_YOUR INSTRUCTIONS:_
Give back the records that follow exactly, images excluded.

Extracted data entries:
□ □ □ □ □

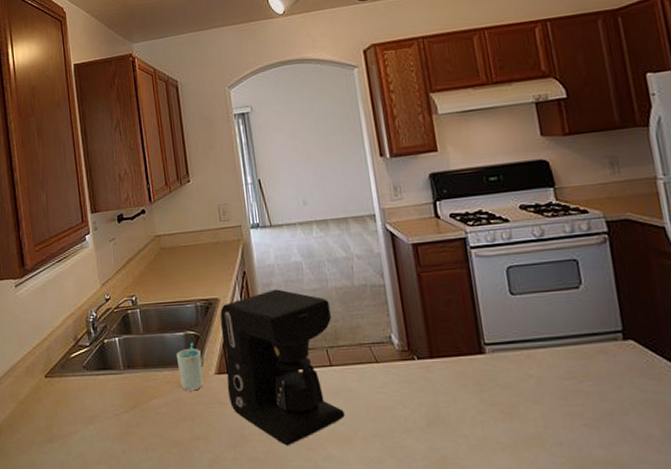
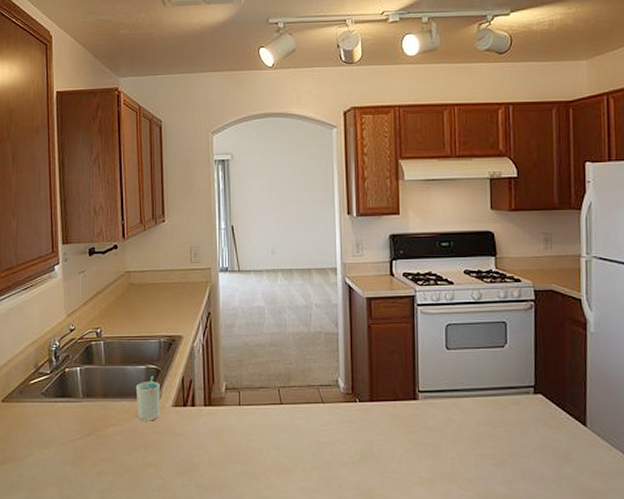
coffee maker: present [220,289,345,446] -> none [181,331,289,475]

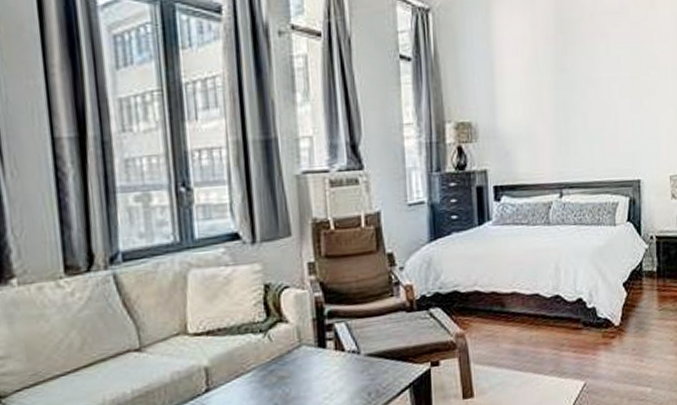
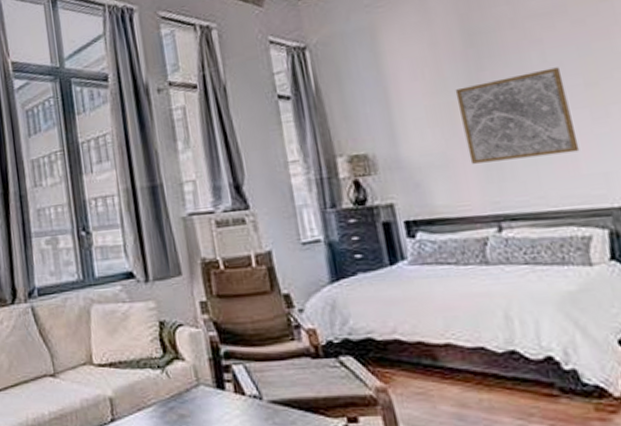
wall art: none [544,60,621,138] -> present [455,67,580,164]

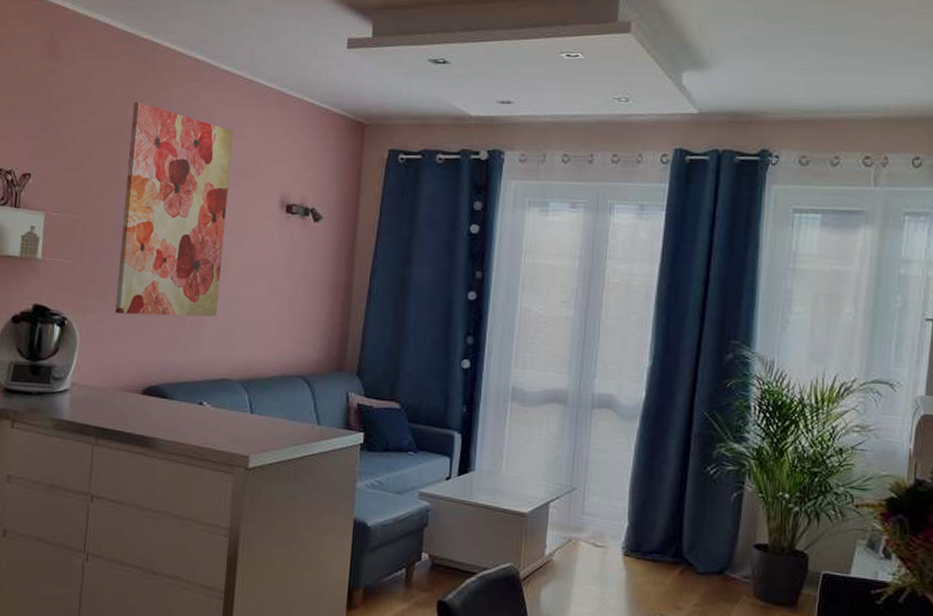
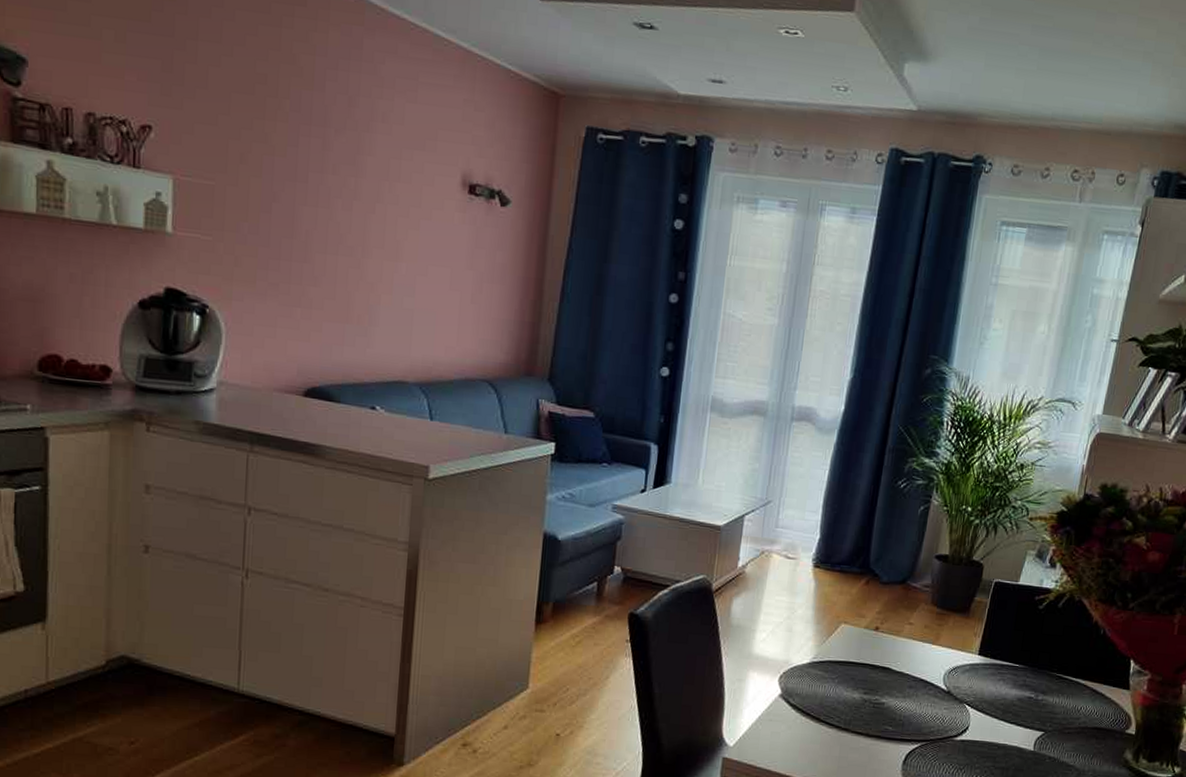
wall art: present [114,102,233,317] -> none [267,44,405,311]

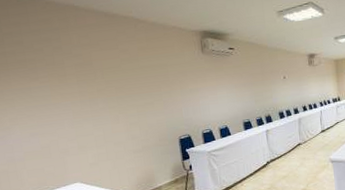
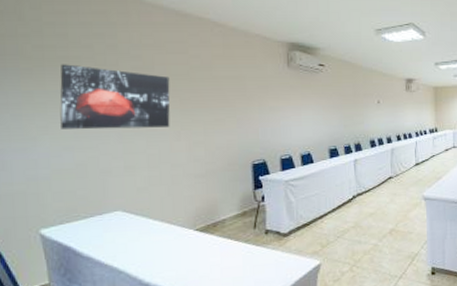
wall art: none [20,66,110,120] -> present [60,64,170,130]

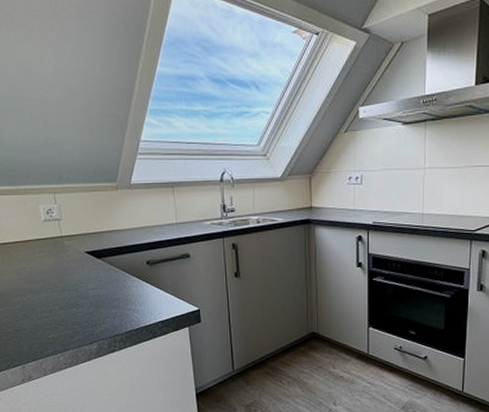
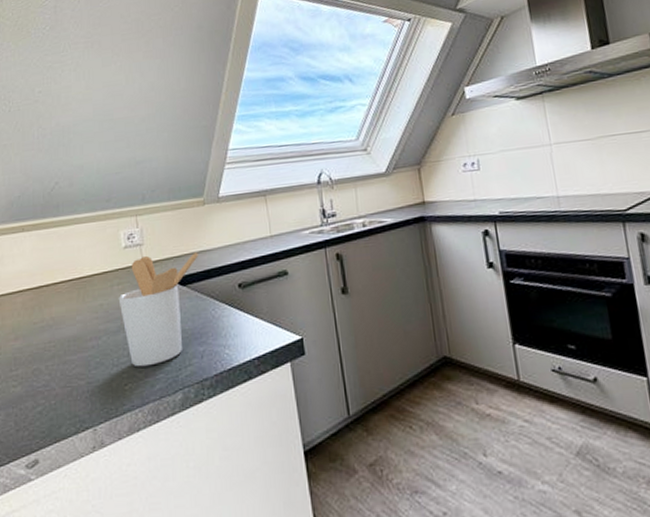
utensil holder: none [40,230,112,321] -> present [118,252,198,367]

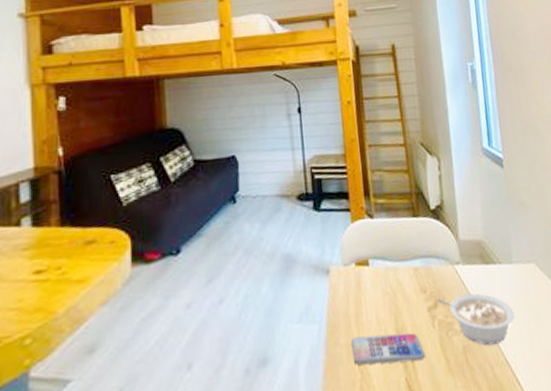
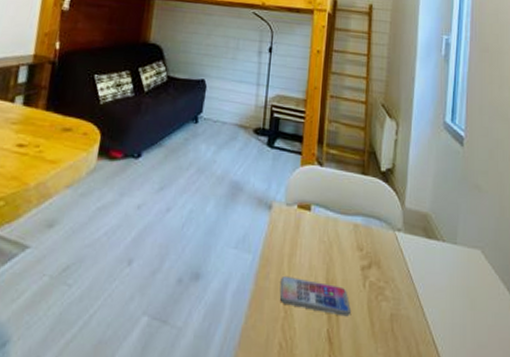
legume: present [437,293,515,346] -> none [372,259,451,321]

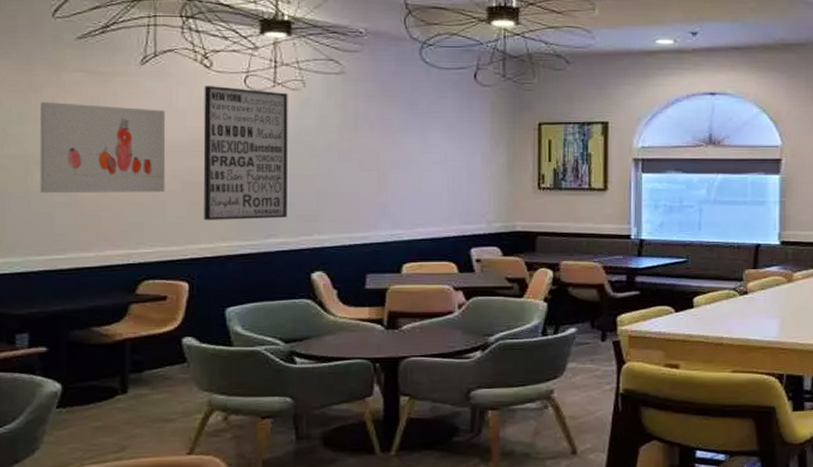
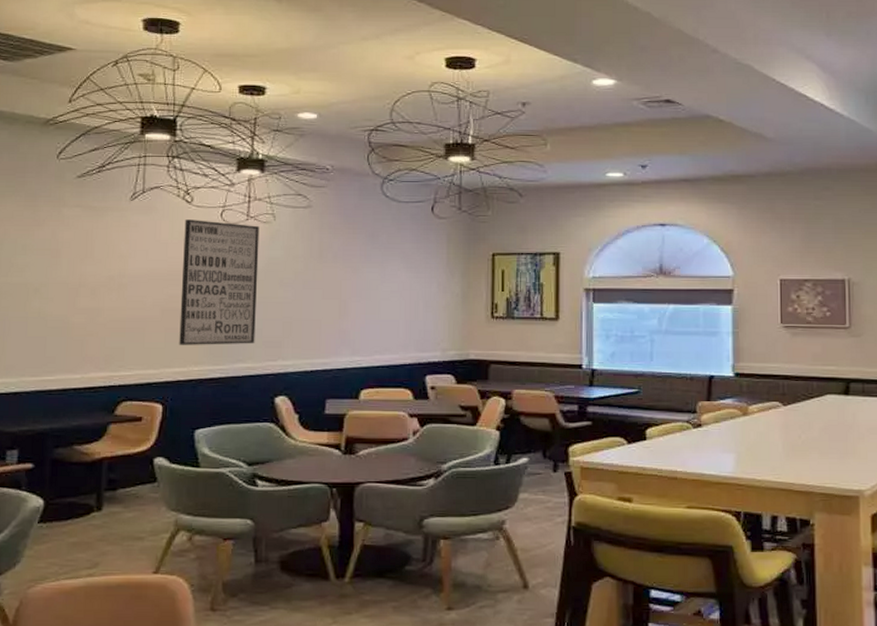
wall art: present [39,102,166,193] -> none [37,235,150,319]

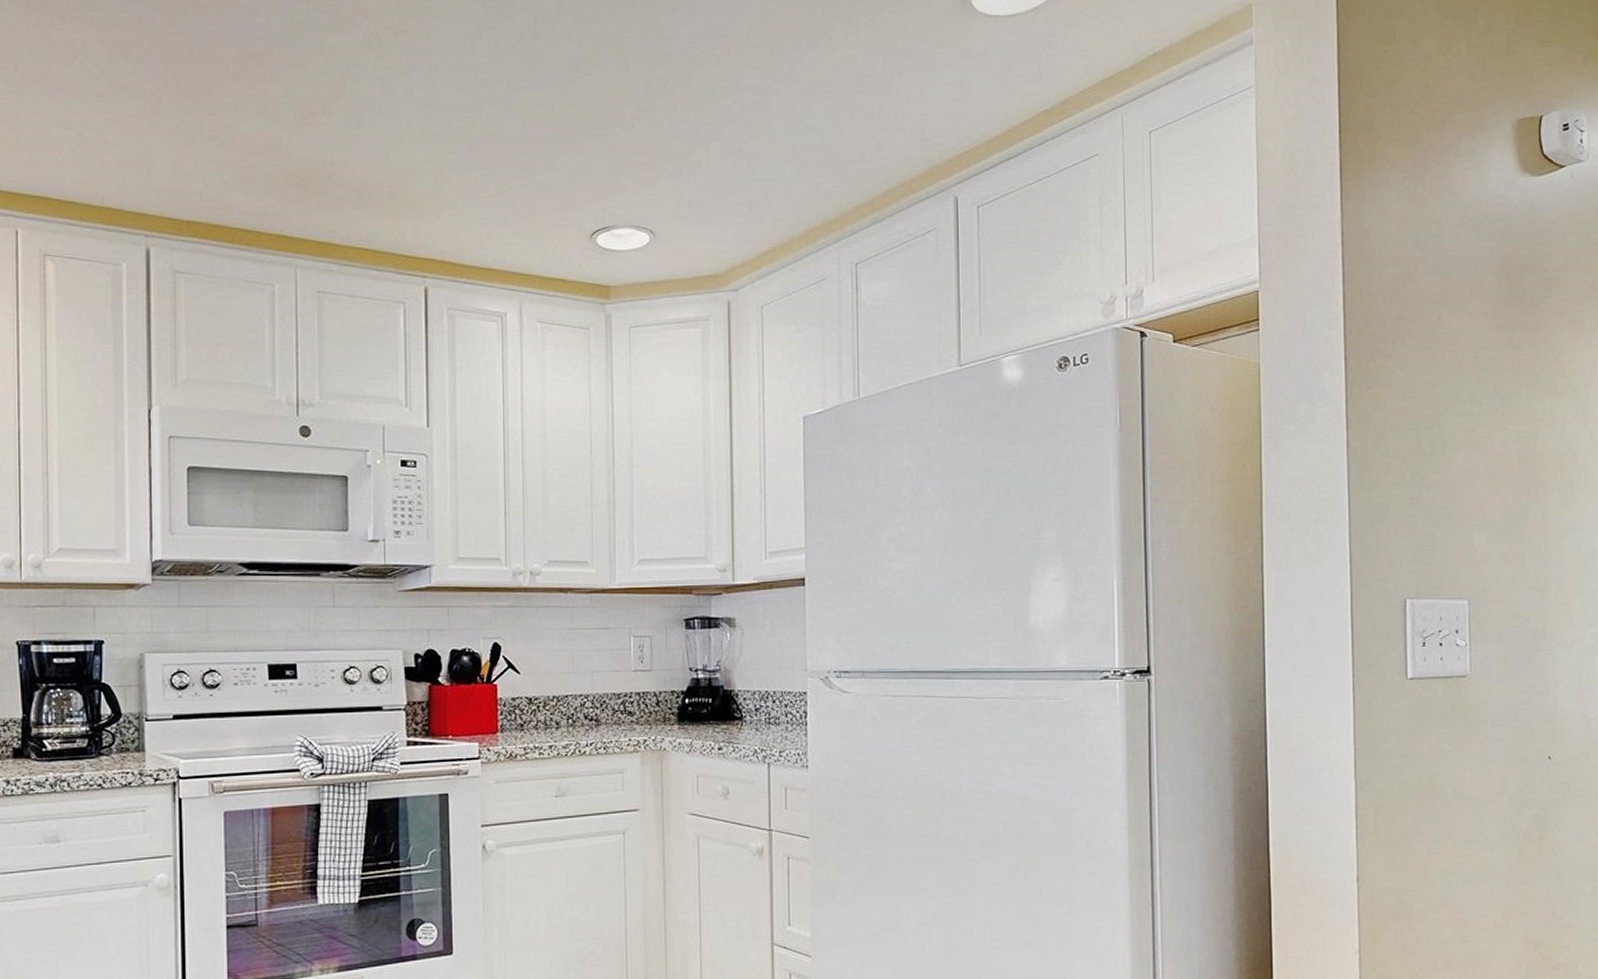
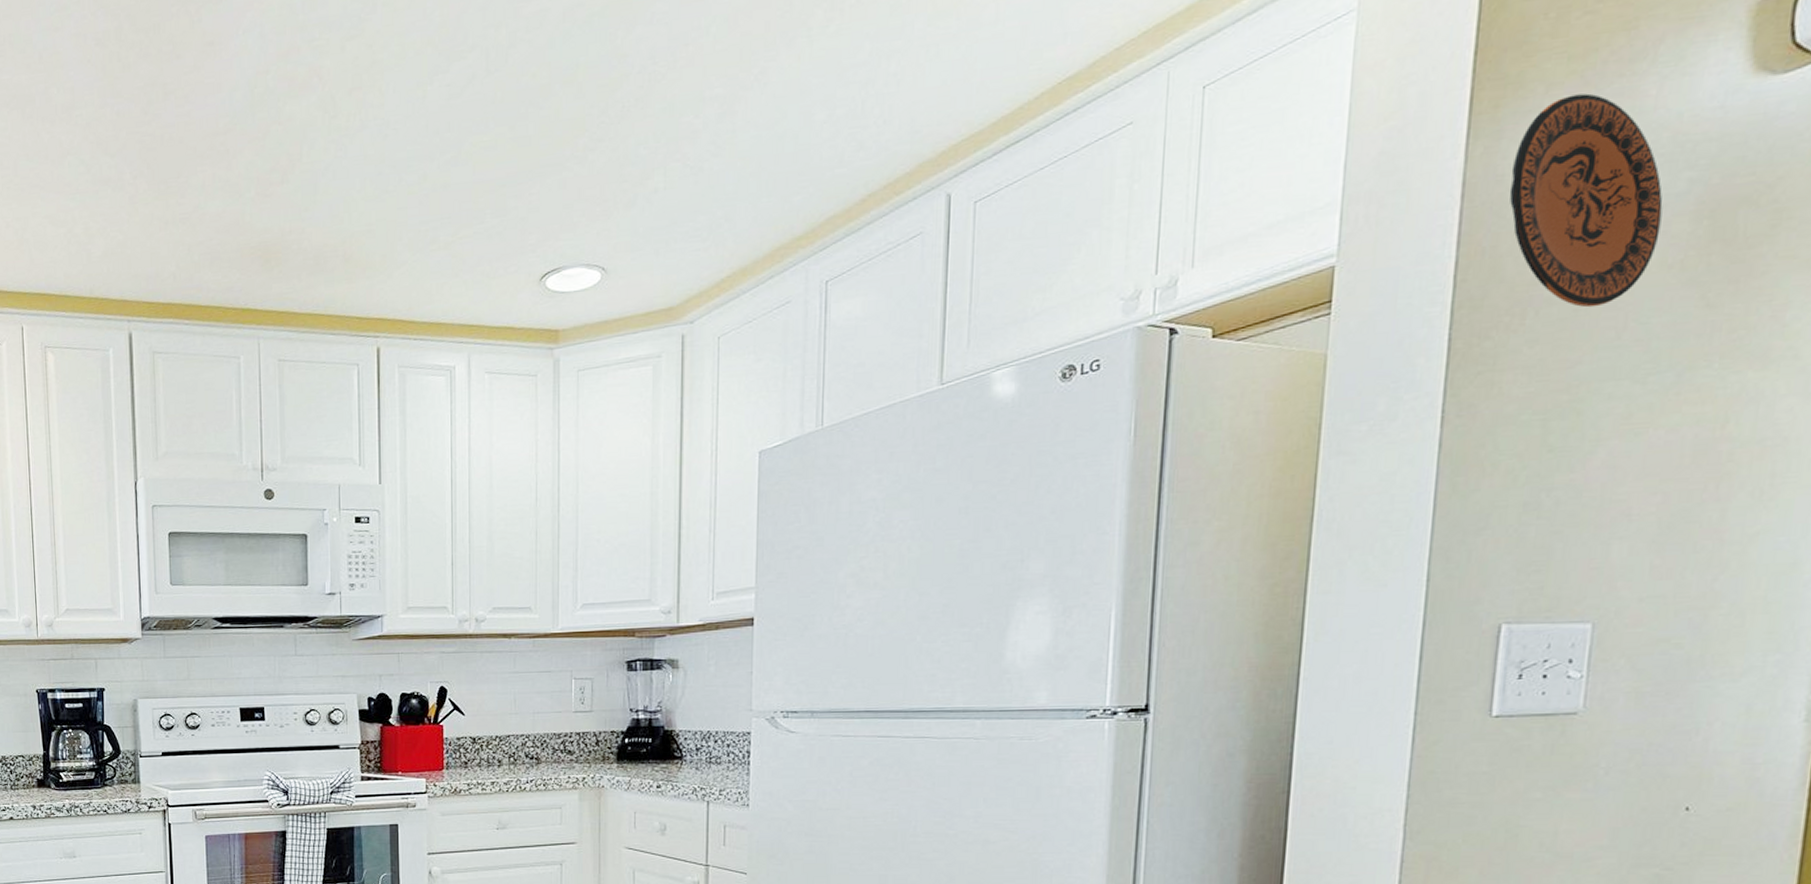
decorative plate: none [1373,174,1477,341] -> present [1509,93,1663,308]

□ □ □ □ □

_WRITTEN RESPONSE:_
coffee maker: present [220,289,345,446] -> none [181,331,289,475]

wall art: none [544,60,621,138] -> present [455,67,580,164]

wall art: present [114,102,233,317] -> none [267,44,405,311]

wall art: none [20,66,110,120] -> present [60,64,170,130]

utensil holder: none [40,230,112,321] -> present [118,252,198,367]

legume: present [437,293,515,346] -> none [372,259,451,321]

wall art: present [39,102,166,193] -> none [37,235,150,319]

decorative plate: none [1373,174,1477,341] -> present [1509,93,1663,308]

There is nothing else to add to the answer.